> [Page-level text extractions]
Segment Open

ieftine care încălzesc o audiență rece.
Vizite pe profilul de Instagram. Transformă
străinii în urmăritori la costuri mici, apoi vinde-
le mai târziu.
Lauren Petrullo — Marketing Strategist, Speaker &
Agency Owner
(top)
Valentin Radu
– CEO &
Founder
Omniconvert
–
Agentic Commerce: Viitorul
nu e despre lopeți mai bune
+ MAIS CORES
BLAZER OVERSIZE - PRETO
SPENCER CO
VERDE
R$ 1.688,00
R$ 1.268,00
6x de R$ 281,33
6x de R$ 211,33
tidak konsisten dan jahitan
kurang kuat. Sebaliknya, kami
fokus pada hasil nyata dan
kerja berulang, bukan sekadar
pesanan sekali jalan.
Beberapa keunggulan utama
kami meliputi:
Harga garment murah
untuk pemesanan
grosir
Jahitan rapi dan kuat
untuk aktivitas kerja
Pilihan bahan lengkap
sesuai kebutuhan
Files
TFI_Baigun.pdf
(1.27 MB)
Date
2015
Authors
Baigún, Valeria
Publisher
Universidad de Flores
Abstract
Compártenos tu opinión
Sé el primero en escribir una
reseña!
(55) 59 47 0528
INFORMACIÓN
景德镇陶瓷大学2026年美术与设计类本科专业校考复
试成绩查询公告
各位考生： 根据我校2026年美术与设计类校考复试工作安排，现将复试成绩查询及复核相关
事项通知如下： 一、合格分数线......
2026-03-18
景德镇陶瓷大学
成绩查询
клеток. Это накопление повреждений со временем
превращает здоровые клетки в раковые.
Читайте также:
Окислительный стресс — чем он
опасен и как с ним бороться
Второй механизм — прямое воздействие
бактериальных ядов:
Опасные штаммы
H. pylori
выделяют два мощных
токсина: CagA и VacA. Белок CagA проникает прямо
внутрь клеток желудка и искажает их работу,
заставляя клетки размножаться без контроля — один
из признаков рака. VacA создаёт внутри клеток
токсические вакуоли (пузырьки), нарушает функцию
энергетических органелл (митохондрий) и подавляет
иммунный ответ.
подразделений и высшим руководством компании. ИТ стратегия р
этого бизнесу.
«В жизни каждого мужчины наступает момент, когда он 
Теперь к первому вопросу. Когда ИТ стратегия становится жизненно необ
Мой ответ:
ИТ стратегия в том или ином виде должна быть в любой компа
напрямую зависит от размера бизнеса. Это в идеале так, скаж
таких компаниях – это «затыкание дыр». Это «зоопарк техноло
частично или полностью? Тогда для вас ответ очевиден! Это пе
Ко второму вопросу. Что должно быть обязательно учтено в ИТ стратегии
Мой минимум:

Segment Closed

> [WHAT YOU HAVE TO DO] An exact copy of the entries from the line containing "момент, когда он" through the last line is the expected answer.

> [SOLUTION BELOW]
«В жизни каждого мужчины наступает момент, когда он 
Теперь к первому вопросу. Когда ИТ стратегия становится жизненно необ
Мой ответ:
ИТ стратегия в том или ином виде должна быть в любой компа
напрямую зависит от размера бизнеса. Это в идеале так, скаж
таких компаниях – это «затыкание дыр». Это «зоопарк техноло
частично или полностью? Тогда для вас ответ очевиден! Это пе
Ко второму вопросу. Что должно быть обязательно учтено в ИТ стратегии
Мой минимум:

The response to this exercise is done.